The play is called Late: A Cowboy Song, written by Sarah Ruhl, and it was performed at the Old Marquer Theater. The pamphlet advertising the play boasted a man and woman facing each other and in the background a woman in dirty jeans, boots, a cowboy hat and a flannel plaid shirt. We see the draw here for lesbian spectators. As I sat next to my girlfriend to watch the show, we waited for what would inevitably be an encounter between the two women. As could be expected, the first woman was married to a man but unhappy in their relationship. The most compelling scene for me was the fast-forwarded snapshots of yearly holidays repeated over and over, with no feeling.
Feeling suffocated by her quirky husband who does not welcome change or anything interesting really, she finds a friend in the obviously lesbian cowboy, a girl she knew from high school. As they meet again and again, however, the main character never makes a change, she stays in her dull life, with her complicated husband, and remains miserable hiding secrets. In the end, when she leaves her husband, she takes her daughter (unborn at the beginning of the play), who is now about 6 years old, and they go to the farm to be with the cowboy. But in this scene, as in any other scene of the play, the two women do not even share a kiss.
It comes off as fear of really defining what is happening, softening the blow that the married woman with the baby could be interested in the cowboy dyke. The disappointing part of the play is not that the story is left open, it is that throughout the entire performance it is treated very softly and timidly, when really the relationship between the two women is the main point of the storyline.

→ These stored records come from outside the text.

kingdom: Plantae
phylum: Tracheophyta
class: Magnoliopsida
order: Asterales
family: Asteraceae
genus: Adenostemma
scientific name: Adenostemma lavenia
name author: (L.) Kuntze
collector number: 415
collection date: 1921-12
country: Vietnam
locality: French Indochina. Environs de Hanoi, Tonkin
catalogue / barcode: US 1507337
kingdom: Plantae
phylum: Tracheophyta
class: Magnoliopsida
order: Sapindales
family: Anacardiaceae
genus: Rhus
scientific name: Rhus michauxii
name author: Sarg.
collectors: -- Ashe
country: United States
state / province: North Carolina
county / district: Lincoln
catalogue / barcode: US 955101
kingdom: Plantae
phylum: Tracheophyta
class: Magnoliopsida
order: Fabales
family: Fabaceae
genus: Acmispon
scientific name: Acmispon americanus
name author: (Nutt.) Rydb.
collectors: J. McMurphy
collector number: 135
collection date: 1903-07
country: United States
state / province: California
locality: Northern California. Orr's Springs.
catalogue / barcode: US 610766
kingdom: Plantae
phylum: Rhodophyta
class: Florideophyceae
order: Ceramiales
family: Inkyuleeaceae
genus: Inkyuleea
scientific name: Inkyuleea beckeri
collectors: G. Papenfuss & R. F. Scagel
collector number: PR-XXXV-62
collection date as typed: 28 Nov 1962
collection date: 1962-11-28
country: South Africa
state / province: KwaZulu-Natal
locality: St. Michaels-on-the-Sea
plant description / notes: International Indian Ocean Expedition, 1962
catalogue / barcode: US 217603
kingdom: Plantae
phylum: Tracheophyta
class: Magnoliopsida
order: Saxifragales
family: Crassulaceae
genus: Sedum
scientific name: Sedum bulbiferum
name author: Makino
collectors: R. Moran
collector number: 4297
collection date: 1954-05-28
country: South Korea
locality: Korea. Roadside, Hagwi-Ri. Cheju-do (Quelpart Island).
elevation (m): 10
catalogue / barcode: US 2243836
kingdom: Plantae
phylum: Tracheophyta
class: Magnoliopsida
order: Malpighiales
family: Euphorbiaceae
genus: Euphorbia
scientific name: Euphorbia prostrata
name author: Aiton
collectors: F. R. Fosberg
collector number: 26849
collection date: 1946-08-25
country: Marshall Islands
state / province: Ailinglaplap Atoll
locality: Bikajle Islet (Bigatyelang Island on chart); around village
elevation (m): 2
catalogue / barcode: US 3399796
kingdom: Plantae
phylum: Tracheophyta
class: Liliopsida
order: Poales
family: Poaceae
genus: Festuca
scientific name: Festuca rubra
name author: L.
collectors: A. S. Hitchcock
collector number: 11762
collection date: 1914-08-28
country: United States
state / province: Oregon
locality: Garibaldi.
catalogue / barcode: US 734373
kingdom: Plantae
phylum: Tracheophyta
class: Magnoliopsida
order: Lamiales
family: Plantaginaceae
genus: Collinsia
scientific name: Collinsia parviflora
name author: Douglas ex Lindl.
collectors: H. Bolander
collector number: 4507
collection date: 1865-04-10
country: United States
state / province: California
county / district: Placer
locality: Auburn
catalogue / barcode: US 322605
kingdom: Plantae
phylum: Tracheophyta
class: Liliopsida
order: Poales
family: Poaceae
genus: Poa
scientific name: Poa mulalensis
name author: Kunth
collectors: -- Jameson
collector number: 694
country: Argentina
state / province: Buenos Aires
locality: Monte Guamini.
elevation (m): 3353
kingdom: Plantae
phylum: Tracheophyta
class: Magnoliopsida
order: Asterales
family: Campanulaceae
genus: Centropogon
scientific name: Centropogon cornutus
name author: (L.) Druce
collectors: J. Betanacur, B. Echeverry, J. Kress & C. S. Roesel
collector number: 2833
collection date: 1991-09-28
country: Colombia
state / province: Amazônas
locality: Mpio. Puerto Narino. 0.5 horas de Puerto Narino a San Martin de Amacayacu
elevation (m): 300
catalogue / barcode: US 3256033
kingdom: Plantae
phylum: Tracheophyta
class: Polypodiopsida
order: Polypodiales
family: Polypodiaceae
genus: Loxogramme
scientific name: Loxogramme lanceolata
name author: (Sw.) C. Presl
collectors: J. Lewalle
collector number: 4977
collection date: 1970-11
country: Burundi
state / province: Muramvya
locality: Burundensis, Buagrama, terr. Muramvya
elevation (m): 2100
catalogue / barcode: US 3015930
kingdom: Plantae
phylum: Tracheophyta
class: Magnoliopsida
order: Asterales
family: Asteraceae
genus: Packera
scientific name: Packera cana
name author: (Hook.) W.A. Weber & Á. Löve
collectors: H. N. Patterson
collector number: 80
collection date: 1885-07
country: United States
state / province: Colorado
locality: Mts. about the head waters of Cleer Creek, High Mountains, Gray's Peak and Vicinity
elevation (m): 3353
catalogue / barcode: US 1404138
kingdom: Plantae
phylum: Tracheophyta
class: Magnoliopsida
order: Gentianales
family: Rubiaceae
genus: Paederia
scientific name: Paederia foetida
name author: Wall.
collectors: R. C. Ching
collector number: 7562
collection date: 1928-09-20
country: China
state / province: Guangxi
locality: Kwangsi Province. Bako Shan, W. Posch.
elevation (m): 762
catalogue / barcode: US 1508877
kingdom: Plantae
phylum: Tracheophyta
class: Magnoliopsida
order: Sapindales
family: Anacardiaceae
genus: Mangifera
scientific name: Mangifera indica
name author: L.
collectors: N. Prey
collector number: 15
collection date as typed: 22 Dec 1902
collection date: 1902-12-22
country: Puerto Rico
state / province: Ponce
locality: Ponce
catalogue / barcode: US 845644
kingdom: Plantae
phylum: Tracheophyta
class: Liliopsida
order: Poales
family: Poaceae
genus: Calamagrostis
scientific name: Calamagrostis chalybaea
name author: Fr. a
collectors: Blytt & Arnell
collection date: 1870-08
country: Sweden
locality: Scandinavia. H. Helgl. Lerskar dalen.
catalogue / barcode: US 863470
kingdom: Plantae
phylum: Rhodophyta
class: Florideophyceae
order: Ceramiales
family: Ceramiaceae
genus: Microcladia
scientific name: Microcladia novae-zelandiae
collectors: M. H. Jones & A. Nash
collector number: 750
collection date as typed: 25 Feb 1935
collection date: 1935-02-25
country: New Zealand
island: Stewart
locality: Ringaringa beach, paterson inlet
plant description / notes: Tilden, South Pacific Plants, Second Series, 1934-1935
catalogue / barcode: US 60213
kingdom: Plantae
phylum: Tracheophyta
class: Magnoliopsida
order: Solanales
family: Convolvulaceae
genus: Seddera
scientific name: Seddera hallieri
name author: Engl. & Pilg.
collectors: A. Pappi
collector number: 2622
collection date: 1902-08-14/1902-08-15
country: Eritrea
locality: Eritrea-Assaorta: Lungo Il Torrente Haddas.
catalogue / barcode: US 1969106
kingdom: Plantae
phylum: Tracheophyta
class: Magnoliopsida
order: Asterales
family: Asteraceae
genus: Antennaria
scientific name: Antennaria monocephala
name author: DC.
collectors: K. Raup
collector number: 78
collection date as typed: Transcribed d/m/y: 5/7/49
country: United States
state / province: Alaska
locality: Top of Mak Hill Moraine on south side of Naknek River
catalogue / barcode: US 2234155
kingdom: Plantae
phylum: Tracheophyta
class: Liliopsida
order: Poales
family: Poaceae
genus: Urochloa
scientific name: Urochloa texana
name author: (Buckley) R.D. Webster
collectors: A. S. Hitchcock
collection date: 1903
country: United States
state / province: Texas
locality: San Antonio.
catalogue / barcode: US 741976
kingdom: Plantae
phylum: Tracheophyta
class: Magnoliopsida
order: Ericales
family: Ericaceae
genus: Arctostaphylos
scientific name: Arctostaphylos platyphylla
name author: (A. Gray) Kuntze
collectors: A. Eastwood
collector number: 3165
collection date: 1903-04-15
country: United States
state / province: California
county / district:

When the mother and child leave the man, they run to the farm, but it seems much more like an escape from their reality and boredom, an excuse to leave, than a real emotional attraction between the two women. This leaves the cowboy appearing used and weak, and the other woman seeming fake and afraid.
We spectators came away feeling cheated from a story that could have been more realistic. The play itself was written in a dramatic and off-kilter way, and that, as a style, is alright. What offends is the way in which the playwright fails to complete the story, and leaves the questions of relationship norms and fear as if the path of homosexuality should be feared. The story felt strained and the characters lost. I only wished for more of a push to realize the internal struggle of the characters with a bit more finesse.
The Gambit’s Tyler Gillespie sums it up like this, “While a couple of storylines distract from the narrative, strong acting drives this production into rich and satisfying territory.” I would take this further and state that the distractions in the storyline are vague notes driving toward the real imagery desired, but letting these points fall flat in the end with an incomplete connection. Just having a lesbian in the story does not make it a true depiction of real life. And showing the storyline in a weak manner only takes way from this progressive storyline.